À Cirey, ce 20 septembre 1736.

Messieurs, un homme de bien nommé Rousseau a fait imprimer dans votre journal une longue lettre sur mon compte, où, par bonheur pour moi, il n’y a que des calomnies, et, par malheur pour lui, il n’y a point du tout d’esprit. Ce qui fait que cet ouvrage est si mauvais, c’est, messieurs, qu’il est entièrement de lui : Marot, ni Rabelais, ni d’Ouville, ne lui ont rien fourni ; c’est la seconde fois de sa vie qu’il a eu de l’imagination. Il ne réussit pas quand il invente. Son procès avec M. Saurin aurait dû le rendre plus attentif. Mais on a déjà dit de lui que, quoiqu’il travaille beaucoup ses ouvrages, cependant ce n’est pas encore un auteur assez châtié.

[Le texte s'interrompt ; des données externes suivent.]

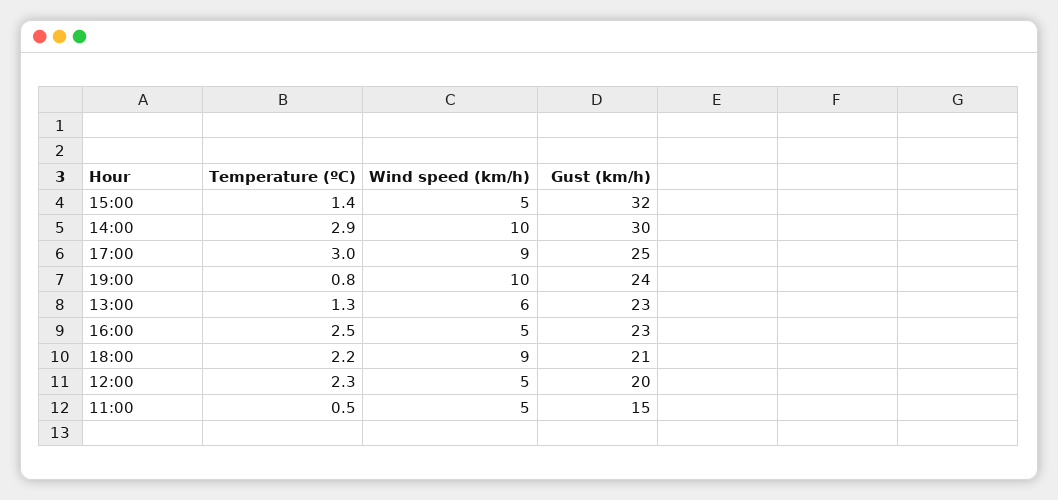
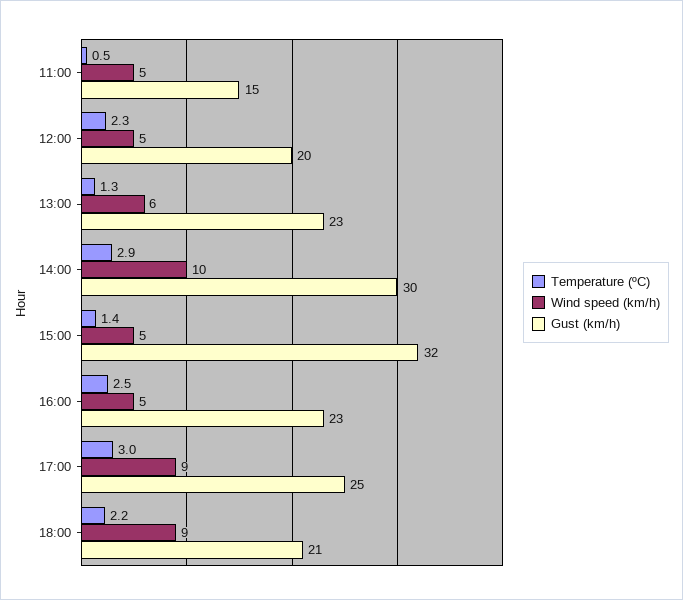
Temperature (ºC), 19:00: 0.8 -> none
Wind speed (km/h), 19:00: 10 -> none
Gust (km/h), 19:00: 24 -> none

Il a été retranché de la société depuis longtemps, et il travaille tous les jours à se retrancher du nombre des poëtes par ses nouveaux vers. À l’égard des faits qu’il avance contre moi, on sait bien que son témoignage n’est plus recevable nulle part ; à l’égard de ses vers, je souhaite aux honnêtes gens qu´il attaque qu’il continue à écrire de ce style. Il vous a fait, messieurs, un fort insipide roman de la manière dont il dit m’avoir connu. Pour moi, je vais vous en faire une petite histoire très-vraie.

Il commence par dire que des dames de sa connaissance le menèrent un jour au collège des jésuites, où j’étais pensionnaire, et qu’il fut curieux de m’y voir, parce que j’y, avais remporté quelques prix. Mais il aurait dû ajouter qu’il me fit cette visite

  1. Une édition de la Mort de César, intitulée seconde édition, et donnée à Amsterdam en 1736, était terminée par une réimpression de l´Épître sur la Calomnie, et précédée d’une Préface des éditeurs, qu’on peut voir dans le tome III. Un passage de cette préface, supprimé depuis longtemps et qu’il était important de rétablir, fut l’occasion de la Lettre de M. Rousseau à M. ***, datée du 22 mai 1736, et imprimée dans la Bibliothèque française, tome XXIII, pages 138-154. C’est en réponse à cette Lettre, dont il a déjà été question (voyez n° 639), que Voltaire écrivit sa lettre du 20 septembre, qui a été insérée dans la Bibliothèque française, tome XXIV. pages 152-166.